The word agent gets thrown around a lot. Let’s make it concrete.
An AI agent is a language model placed inside a loop, given some tools, and pointed at a goal. That’s it. The magic isn’t a secret architecture — it’s the loop.
The loop
Every agent, no matter how fancy, runs some version of this:
1. THINK — given the goal and what I know, what should I do next?
2. ACT — call a tool (search, run code, read a file, send a request)
3. OBSERVE — read the result of that action
4. REPEAT — until the goal is met (or I give up)
A plain chatbot stops after step 1. An agent keeps going — it can act on the world, see what happened, and adjust. That feedback loop is the whole difference.
Why tools matter
A model on its own only knows how to produce text. Tools let it do things:
- Read — fetch a web page, query a database, open a file
- Write — edit code, create a file, send a message
- Compute — run a script, call an API, do math it can’t reliably do in its head
An agent is only as capable as the tools you hand it. Good tools, focused goal, tight loop — that’s a useful agent.
A tiny example
Say the goal is “find the latest version of Astro and tell me what changed.” A capable agent might:
- Think: I need current info — I should search.
- Act:
web_search("latest Astro release notes") - Observe: reads the results, finds the version and changelog.
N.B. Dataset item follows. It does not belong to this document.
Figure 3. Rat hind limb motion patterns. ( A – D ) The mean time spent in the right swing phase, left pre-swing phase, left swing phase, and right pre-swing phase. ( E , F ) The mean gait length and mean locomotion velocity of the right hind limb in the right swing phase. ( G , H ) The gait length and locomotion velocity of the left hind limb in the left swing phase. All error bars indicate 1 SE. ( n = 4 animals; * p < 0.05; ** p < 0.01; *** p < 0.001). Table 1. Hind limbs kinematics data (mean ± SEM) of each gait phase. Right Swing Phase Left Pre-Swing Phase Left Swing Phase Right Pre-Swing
- Think: I have what I need.
- Answer the user.
No single step is clever. The combination is what feels intelligent.
Where it goes from here
Once you have the loop, everything else is refinement:
- Memory so the agent remembers across steps and sessions
- Planning so it breaks big goals into smaller ones
- MCP so it can plug into tools in a standard way
- Skills so it reliably gets better at specific tasks
Master the loop first. The rest is detail.